═══ Extracted information

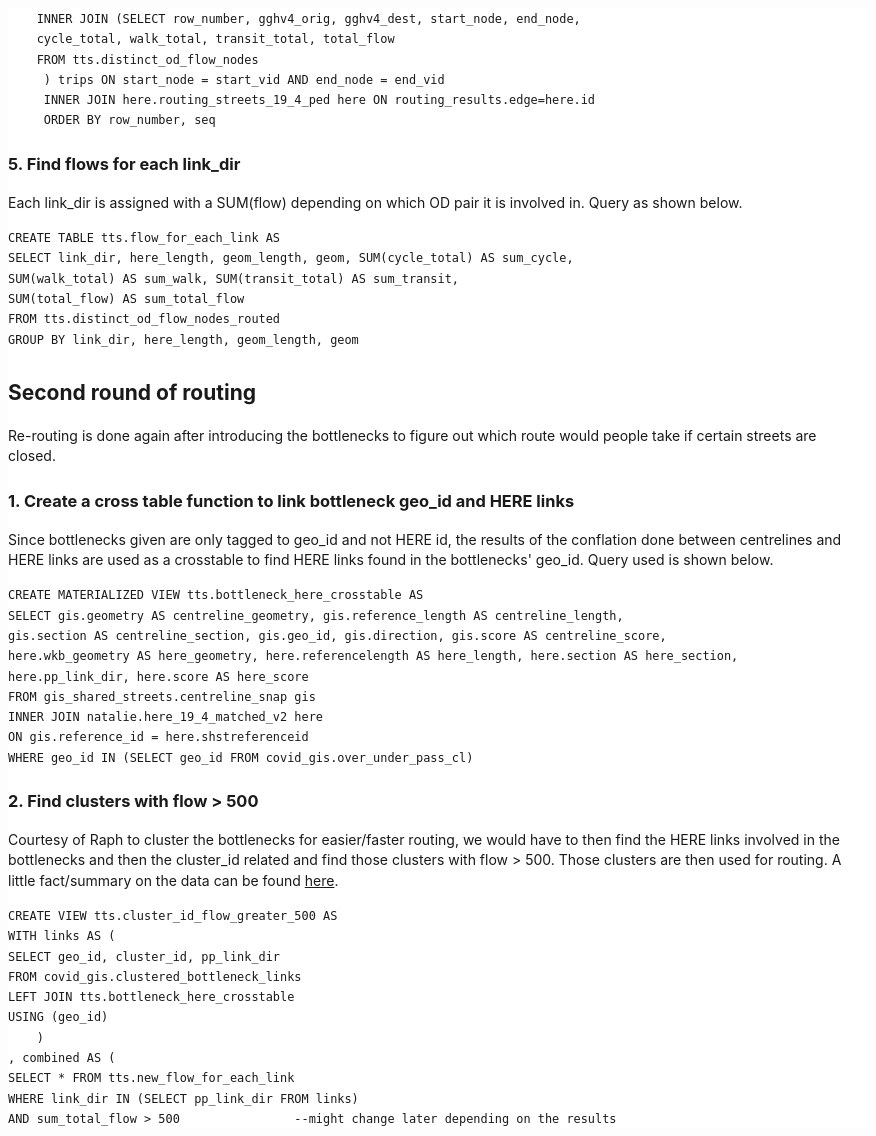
 ```
	INNER JOIN (SELECT row_number, gghv4_orig, gghv4_dest, start_node, end_node,
	cycle_total, walk_total, transit_total, total_flow
	FROM tts.distinct_od_flow_nodes
	 ) trips ON start_node = start_vid AND end_node = end_vid
	 INNER JOIN here.routing_streets_19_4_ped here ON routing_results.edge=here.id
	 ORDER BY row_number, seq
```

### 5. Find flows for each link_dir 
Each link_dir is assigned with a SUM(flow) depending on which OD pair it is involved in. Query as shown below.
```
CREATE TABLE tts.flow_for_each_link AS 
SELECT link_dir, here_length, geom_length, geom, SUM(cycle_total) AS sum_cycle, 
SUM(walk_total) AS sum_walk, SUM(transit_total) AS sum_transit, 
SUM(total_flow) AS sum_total_flow
FROM tts.distinct_od_flow_nodes_routed
GROUP BY link_dir, here_length, geom_length, geom
```

## Second round of routing
Re-routing is done again after introducing the bottlenecks to figure out which route would people take if certain
streets are closed.

### 1. Create a cross table function to link bottleneck geo_id and HERE links
Since bottlenecks given are only tagged to geo_id and not HERE id, 
the results of the conflation done between centrelines and HERE links are used as a crosstable to find HERE links found in the 
bottlenecks' geo_id. Query used is shown below.
```
CREATE MATERIALIZED VIEW tts.bottleneck_here_crosstable AS 
SELECT gis.geometry AS centreline_geometry, gis.reference_length AS centreline_length, 
gis.section AS centreline_section, gis.geo_id, gis.direction, gis.score AS centreline_score,
here.wkb_geometry AS here_geometry, here.referencelength AS here_length, here.section AS here_section,
here.pp_link_dir, here.score AS here_score 
FROM gis_shared_streets.centreline_snap gis
INNER JOIN natalie.here_19_4_matched_v2 here
ON gis.reference_id = here.shstreferenceid
WHERE geo_id IN (SELECT geo_id FROM covid_gis.over_under_pass_cl)
```

### 2. Find clusters with flow > 500
Courtesy of Raph to cluster the bottlenecks for easier/faster routing, we would have to then find the HERE links involved in the 
bottlenecks and then the cluster_id related and find those clusters with flow > 500. Those clusters are then used for routing.
A little fact/summary on the data can be found 
[here](https://github.com/CityofToronto/bdit_data_analysis/issues/144#issuecomment-639087035).
```
CREATE VIEW tts.cluster_id_flow_greater_500 AS
WITH links AS (
SELECT geo_id, cluster_id, pp_link_dir 
FROM covid_gis.clustered_bottleneck_links
LEFT JOIN tts.bottleneck_here_crosstable
USING (geo_id)
	)
, combined AS (
SELECT * FROM tts.new_flow_for_each_link
WHERE link_dir IN (SELECT pp_link_dir FROM links)
AND sum_total_flow > 500 				--might change later depending on the results
```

══════

*Problem:* In the material above, find the line containing "## Second round of routing" and the line containing "the results of", then write out exactly those two lines and every line between them, and nothing more.

*Response area:*
## Second round of routing
Re-routing is done again after introducing the bottlenecks to figure out which route would people take if certain
streets are closed.

### 1. Create a cross table function to link bottleneck geo_id and HERE links
Since bottlenecks given are only tagged to geo_id and not HERE id, 
the results of the conflation done between centrelines and HERE links are used as a crosstable to find HERE links found in the 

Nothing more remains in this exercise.